Go to the line in the data below that contains "后面的句子中使用前面句子中的系动词，并且取反". Write it out exactly, along with every later line through the last, and nothing else.
────────
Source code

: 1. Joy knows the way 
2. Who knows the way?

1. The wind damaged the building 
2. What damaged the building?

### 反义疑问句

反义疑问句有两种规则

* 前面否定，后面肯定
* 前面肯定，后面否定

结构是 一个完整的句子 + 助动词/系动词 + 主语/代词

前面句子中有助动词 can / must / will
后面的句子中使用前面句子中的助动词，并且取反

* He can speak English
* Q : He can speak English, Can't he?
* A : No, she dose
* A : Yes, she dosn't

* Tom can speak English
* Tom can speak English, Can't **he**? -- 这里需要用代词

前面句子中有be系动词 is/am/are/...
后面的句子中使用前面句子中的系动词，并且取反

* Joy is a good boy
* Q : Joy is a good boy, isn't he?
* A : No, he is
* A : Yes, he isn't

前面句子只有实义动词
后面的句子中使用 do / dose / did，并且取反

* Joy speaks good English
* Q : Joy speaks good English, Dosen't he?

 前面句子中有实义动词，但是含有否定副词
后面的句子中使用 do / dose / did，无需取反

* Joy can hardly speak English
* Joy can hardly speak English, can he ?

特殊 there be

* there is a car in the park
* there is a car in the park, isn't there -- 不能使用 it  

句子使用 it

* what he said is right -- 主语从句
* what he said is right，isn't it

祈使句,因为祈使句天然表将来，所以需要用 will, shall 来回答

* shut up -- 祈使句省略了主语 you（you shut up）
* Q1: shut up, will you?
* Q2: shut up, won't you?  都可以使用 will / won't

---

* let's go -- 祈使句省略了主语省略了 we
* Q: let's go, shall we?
────────
→ OUTPUT OF THE EXERCISE
后面的句子中使用前面句子中的系动词，并且取反

* Joy is a good boy
* Q : Joy is a good boy, isn't he?
* A : No, he is
* A : Yes, he isn't

前面句子只有实义动词
后面的句子中使用 do / dose / did，并且取反

* Joy speaks good English
* Q : Joy speaks good English, Dosen't he?

 前面句子中有实义动词，但是含有否定副词
后面的句子中使用 do / dose / did，无需取反

* Joy can hardly speak English
* Joy can hardly speak English, can he ?

特殊 there be

* there is a car in the park
* there is a car in the park, isn't there -- 不能使用 it  

句子使用 it

* what he said is right -- 主语从句
* what he said is right，isn't it

祈使句,因为祈使句天然表将来，所以需要用 will, shall 来回答

* shut up -- 祈使句省略了主语 you（you shut up）
* Q1: shut up, will you?
* Q2: shut up, won't you?  都可以使用 will / won't

---

* let's go -- 祈使句省略了主语省略了 we
* Q: let's go, shall we?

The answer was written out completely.